ISCA International Workshop on Speech and Language Technology in Education (SLaTE 2009)
Wroxall Abbey Estate, Warwickshire, England
An important aspect of a Computer-Assisted Language Learning (CALL) system for pronunciation acquisition is the automatic detection of mispronunciations. This problem can be formulated as a phone verification task. For each phone to be verified, the system generates a verification score and a decision threshold is applied to accept or reject the pronunciation of that phone. Most verification systems use the HMM phone acoustic models to compute the log posterior probabilities (LPPs) as the verification score.
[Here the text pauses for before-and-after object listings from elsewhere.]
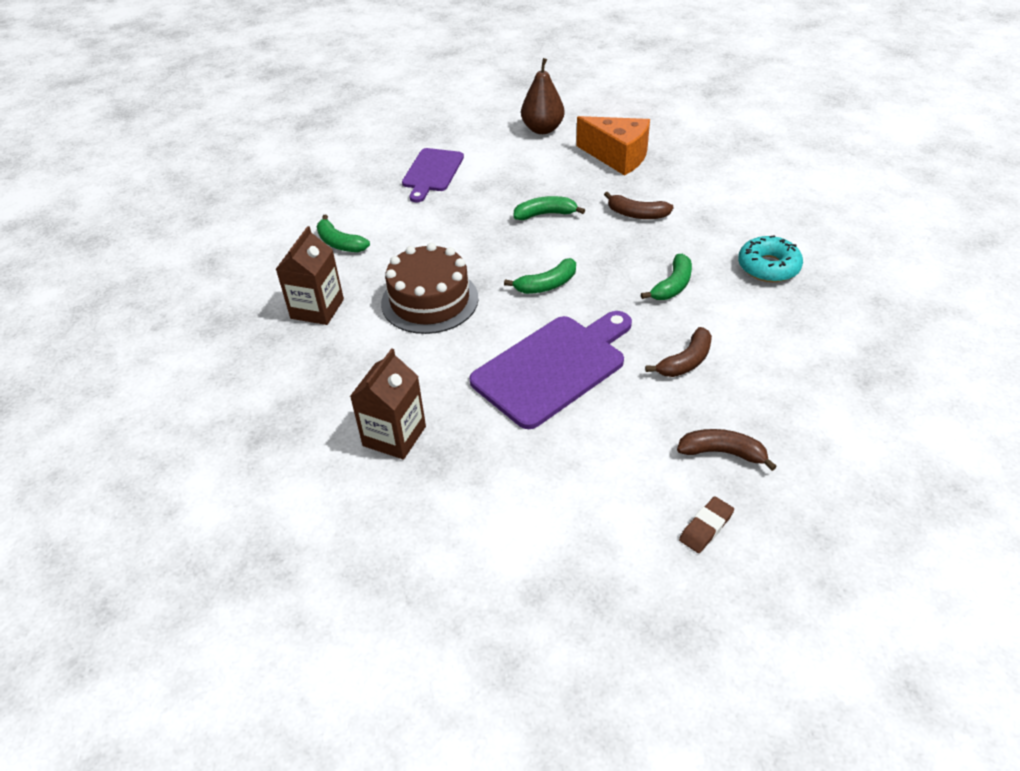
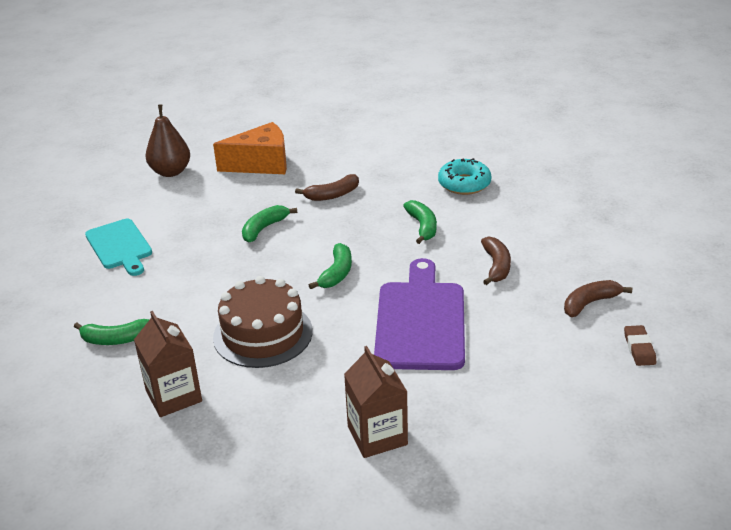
camera: 45 degrees left, 10 degrees down
purple cutting board [402,148,464,202] -> turquoise cutting board [85,219,152,276]

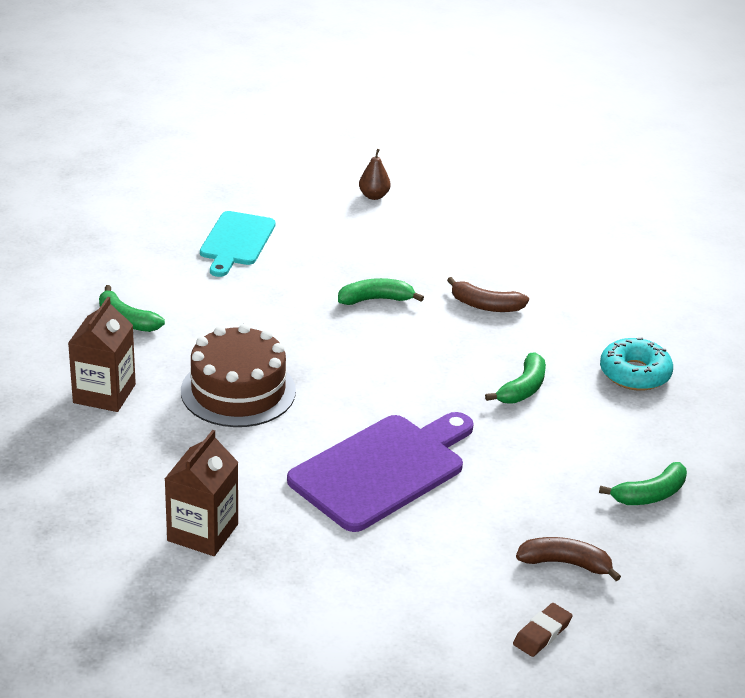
camera: 40 degrees right, 0 degrees up
brown pear [146,105,190,177] -> brown pear [359,149,391,200], size x0.59
orange cheese [213,122,287,174] -> none
green banana [309,243,352,289] -> green banana moved to [599,462,687,505]
brown banana [481,236,511,285] -> none

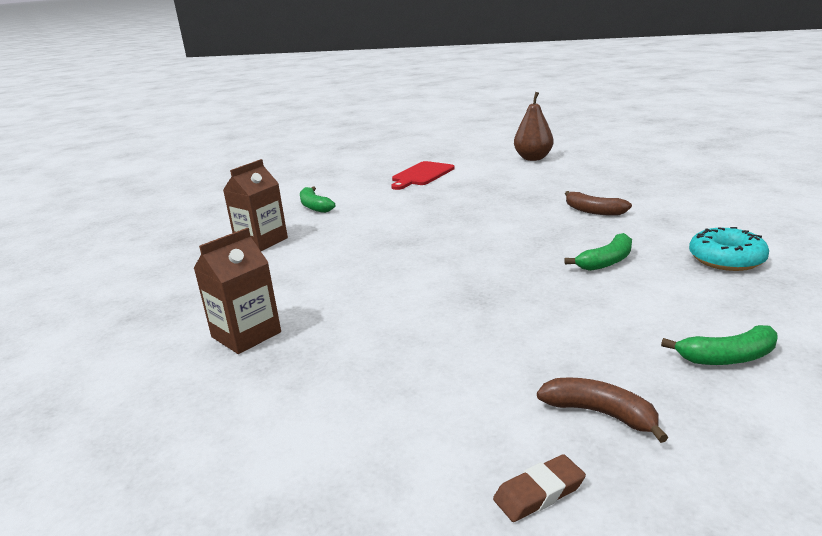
camera: 25 degrees right, 10 degrees down
brown cake [181,324,296,427] -> none
turquoise cutting board [200,211,276,277] -> red cutting board [391,161,455,190]
purple cutting board [287,412,474,532] -> none
green banana [338,278,424,305] -> none
brown pear [359,149,391,200] -> brown pear [514,92,554,161], size x1.71

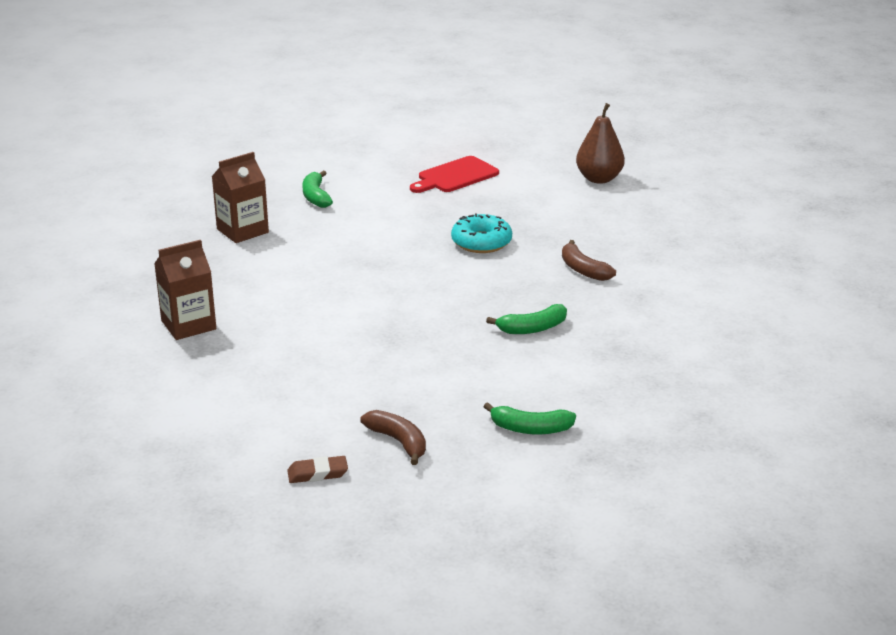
camera: 15 degrees right, 5 degrees up
turquoise donut [689,227,769,271] -> turquoise donut moved to [451,213,512,253]

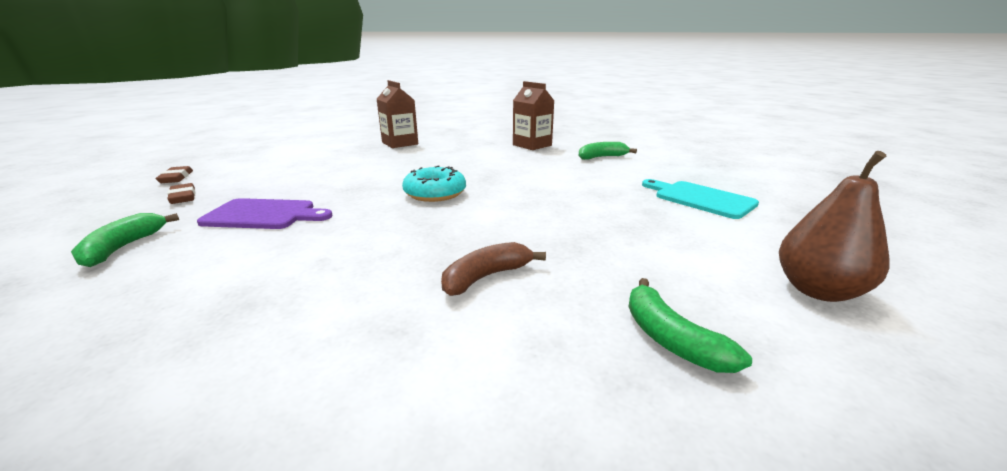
camera: 85 degrees right, 5 degrees down
brown banana [361,410,426,465] -> brown eraser [167,183,195,204]
red cutting board [410,156,499,193] -> turquoise cutting board [642,179,759,219]
turquoise donut [451,213,512,253] -> turquoise donut moved to [402,165,466,202]
green banana [486,304,567,334] -> green banana moved to [628,278,752,373]
none -> purple cutting board [197,198,333,229]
A discriminative back-end using the Support Vector Machine (SVM) can also be applied to the vector of LPPs to further improve the verification performance. This paper investigates the use of a NN/HMM hybrid phone recognizer to obtain the LPP scores. The NN/HMM hybrid framework has been shown to yield superior phone recognition performance over the conventional GMM/HMM based systems. In addition, this paper also examines the use of frame-level phone or state posterior features directly with SVM. Experimental results reported on the TIMIT database show that state-level average posterior features with SVM yielded 9.5% relative Equal Error Rate (EER) improvement over the NN/HMM system.
Bibliographic reference. Sim, Khe Chai (2009): "Improving phone verification using state-level posterior features and support vector machine for automatic mispronunciation detection", In SLaTE-2009, 133-136.